◆ **ТЕКСТ ДЛЯ ИЗУЧЕНИЯ**
# # # #
Читаем Во фронтовой «культбригаде» полностью

Рядом со школой церковь была, которую закрыли. И помню, первое мое упрямство проявилось, когда учительница сказала:

– Дети, давайте проголосуем, что они мешают нам учиться.

Ходили в эту церковь пожилые люди, на Пасху красиво, на праздники церковные. А моя парта была у окна, и часто я с большим интересом смотрел, как идут в церковь, так как дед водил меня в церковь, я даже мальчиком прислуживал.

Это в нулевом классе было. Учительница потребовала, чтобы мы проголосовали за закрытие церкви – дети.

И я не поднял руки, чтобы закрыть церковь.

– А ты, мальчик, почему?

– А зачем? Мне они не мешают.

– Тебя родители научили?

– Нет, никто меня не учил. Это я сам, не хочу.

– Но ты же видишь, все подняли руки.

– А я не буду поднимать.

– Иди домой, пришли маму.

Я пошел домой, сказал маме, и мама сказала:

– Ну зачем ты так?

– Потому что они сказали, что это родители меня научили. Ты же меня не учила этому.

И потом, видимо, мама ходила, там чего-то говорила. И учительница сказала:

– Я говорила с мамой. Тебя плохо воспитывают родители.
# # # #
◆ **ИСХОДНЫЕ ДАННЫЕ**

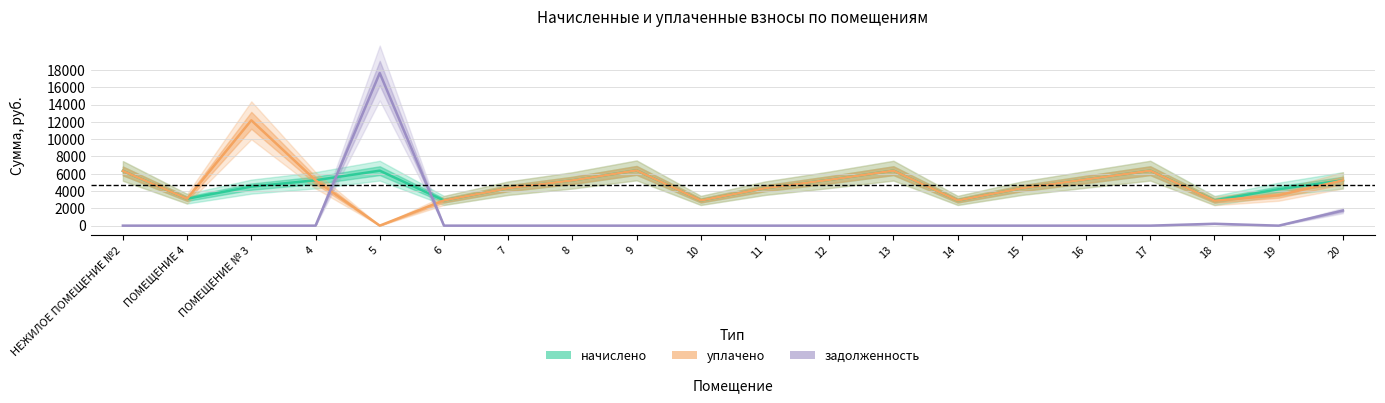

Is it true that задолженность equals 746.6 at 20?

False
# # # #
◆ **ЗАДАНИЕ**
Перескажите текст для изучения в двух предложениях. Приведённые материалы не связаны с текстом для изучения.

◆ **РЕШЕНИЕ**
В нулевом классе учительница потребовала, чтобы дети проголосовали за закрытие церкви рядом со школой, однако рассказчик, которого дед водил в эту церковь, не поднял руки, заявив, что прихожане ему не мешают. Учительница отправила его домой за мамой, а после разговора с ней сказала мальчику, что родители плохо его воспитывают.